*REQUIRED WORK*: Your response to the data below should hold nothing except the lines from the one containing "exposure_s: 1/60" down to the one containing "f_number: 6.2", reproduced exactly and without pictures.

*DATA SHOWN*:

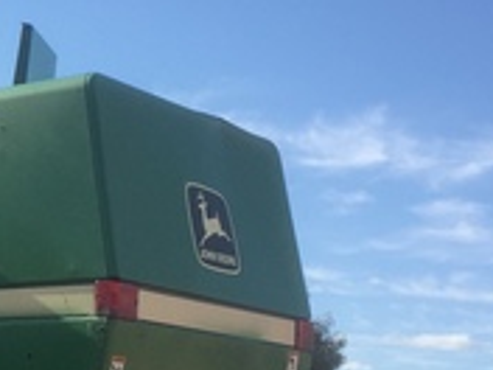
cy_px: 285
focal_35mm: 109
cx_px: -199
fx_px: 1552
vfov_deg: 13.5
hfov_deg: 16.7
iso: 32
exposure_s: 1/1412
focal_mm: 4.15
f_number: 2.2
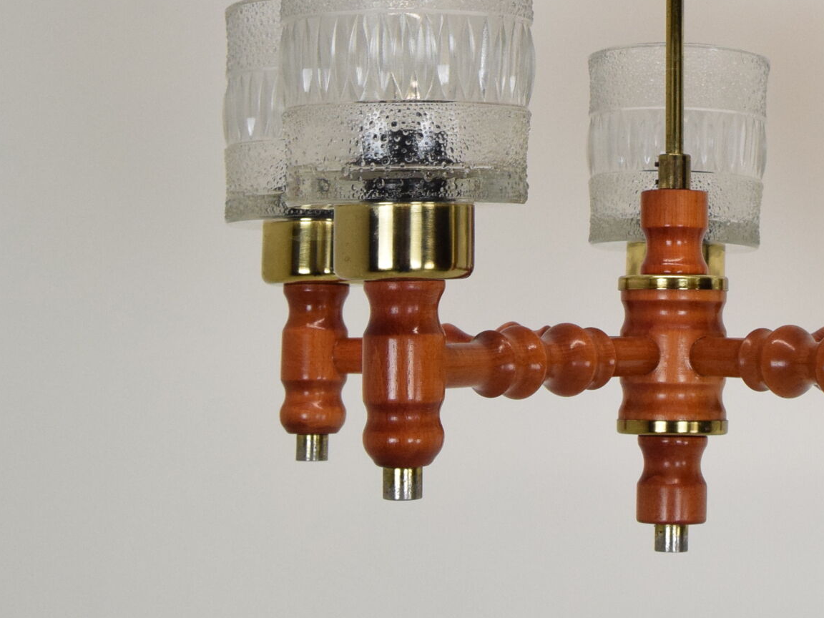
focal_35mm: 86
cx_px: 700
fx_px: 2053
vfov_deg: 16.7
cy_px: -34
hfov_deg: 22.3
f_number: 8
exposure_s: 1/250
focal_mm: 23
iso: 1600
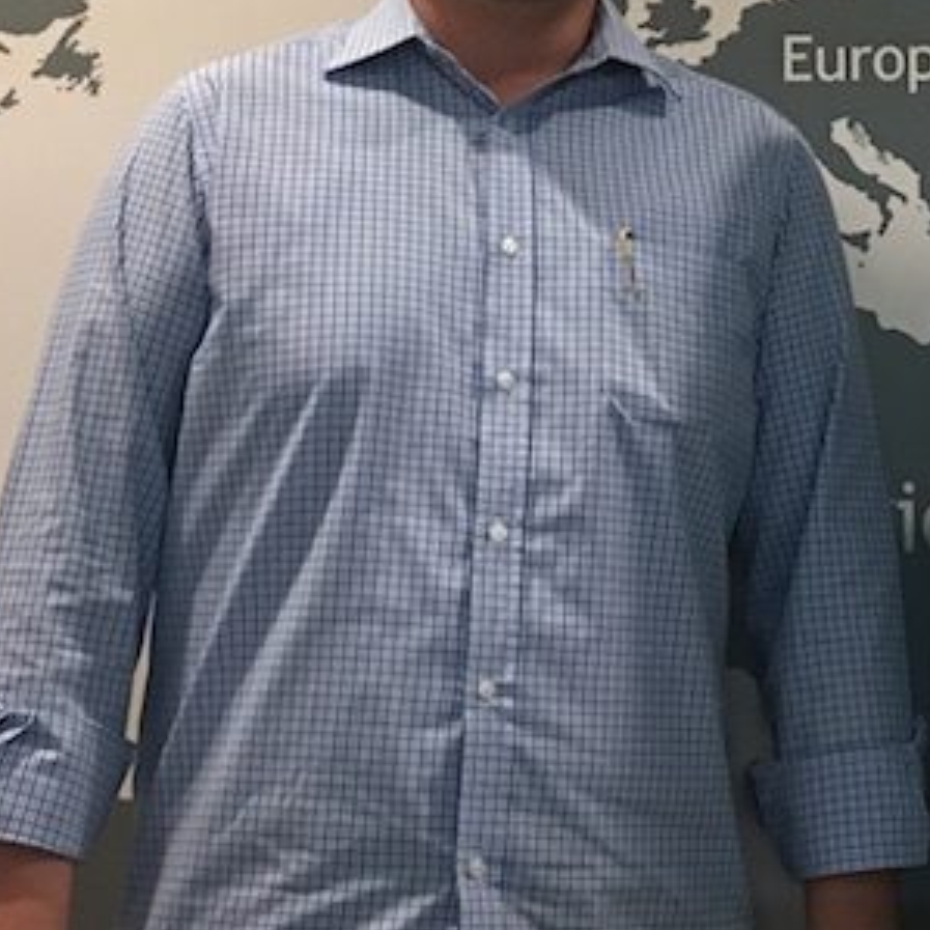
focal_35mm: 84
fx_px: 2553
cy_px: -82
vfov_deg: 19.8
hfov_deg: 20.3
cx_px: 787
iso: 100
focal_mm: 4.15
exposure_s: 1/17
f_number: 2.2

--

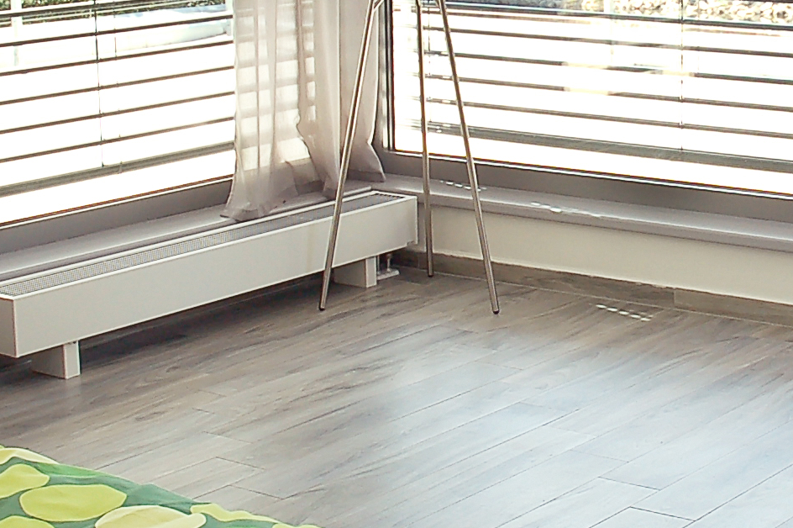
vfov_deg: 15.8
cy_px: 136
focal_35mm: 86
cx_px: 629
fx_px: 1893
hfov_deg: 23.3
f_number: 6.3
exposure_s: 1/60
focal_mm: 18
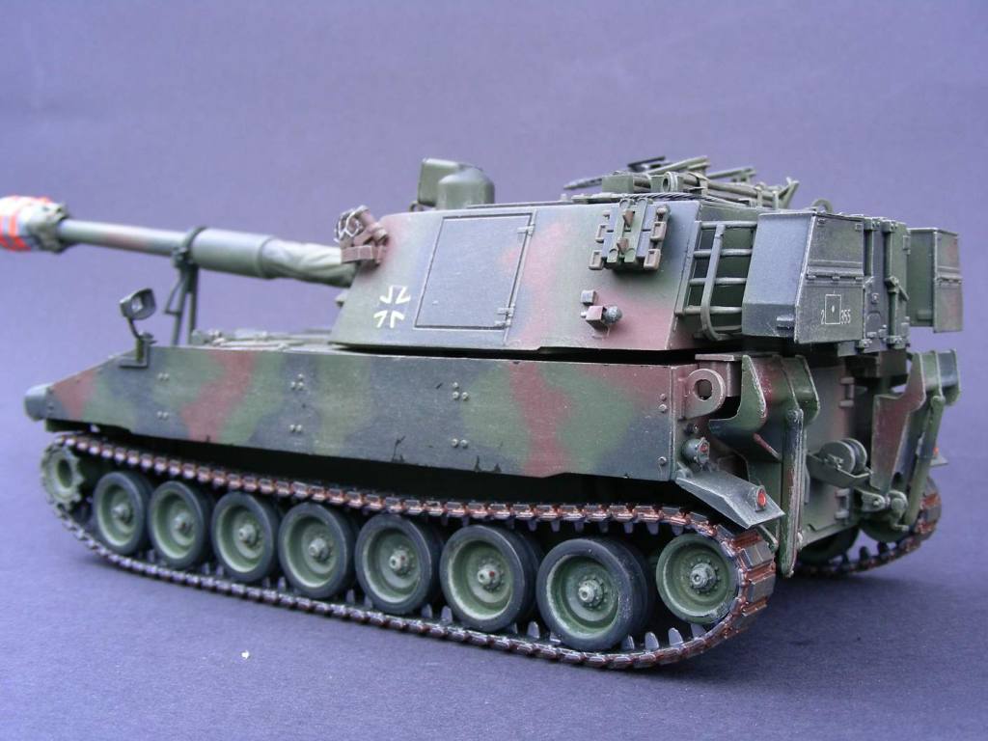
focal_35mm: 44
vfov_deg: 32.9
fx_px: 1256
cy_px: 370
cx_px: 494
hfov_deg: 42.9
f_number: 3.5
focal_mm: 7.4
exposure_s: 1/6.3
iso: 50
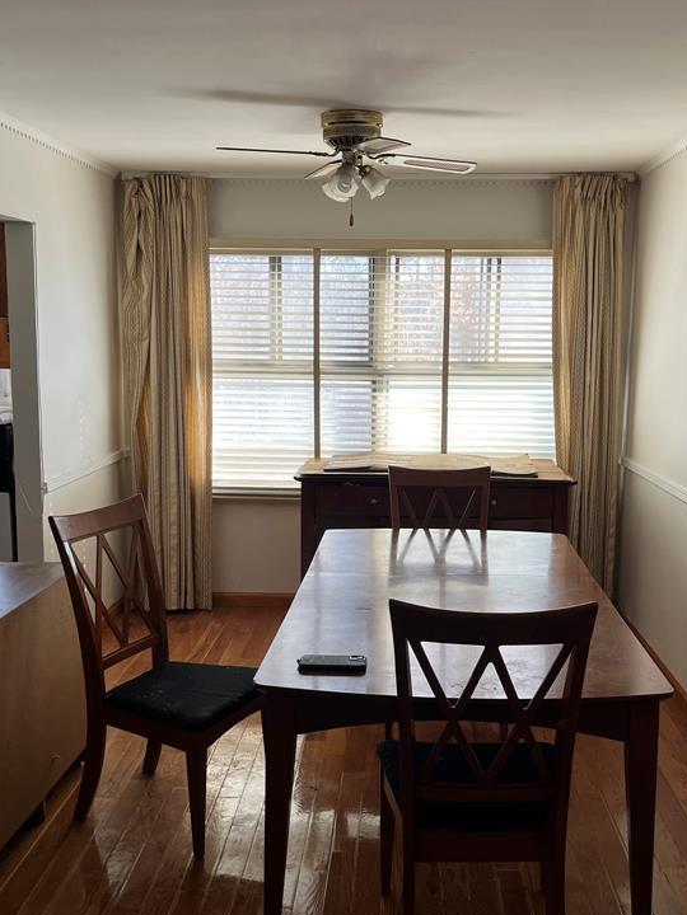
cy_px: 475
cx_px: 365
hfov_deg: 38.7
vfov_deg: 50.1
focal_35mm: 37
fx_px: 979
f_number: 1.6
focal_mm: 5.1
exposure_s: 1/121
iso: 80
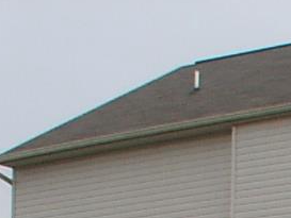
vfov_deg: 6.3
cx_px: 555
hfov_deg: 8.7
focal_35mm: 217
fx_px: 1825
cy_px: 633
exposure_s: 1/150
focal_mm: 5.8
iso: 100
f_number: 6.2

*RESULT*:
exposure_s: 1/60
focal_mm: 18
focal_35mm: 44
vfov_deg: 32.9
fx_px: 1256
cy_px: 370
cx_px: 494
hfov_deg: 42.9
f_number: 3.5
focal_mm: 7.4
exposure_s: 1/6.3
iso: 50
cy_px: 475
cx_px: 365
hfov_deg: 38.7
vfov_deg: 50.1
focal_35mm: 37
fx_px: 979
f_number: 1.6
focal_mm: 5.1
exposure_s: 1/121
iso: 80
vfov_deg: 6.3
cx_px: 555
hfov_deg: 8.7
focal_35mm: 217
fx_px: 1825
cy_px: 633
exposure_s: 1/150
focal_mm: 5.8
iso: 100
f_number: 6.2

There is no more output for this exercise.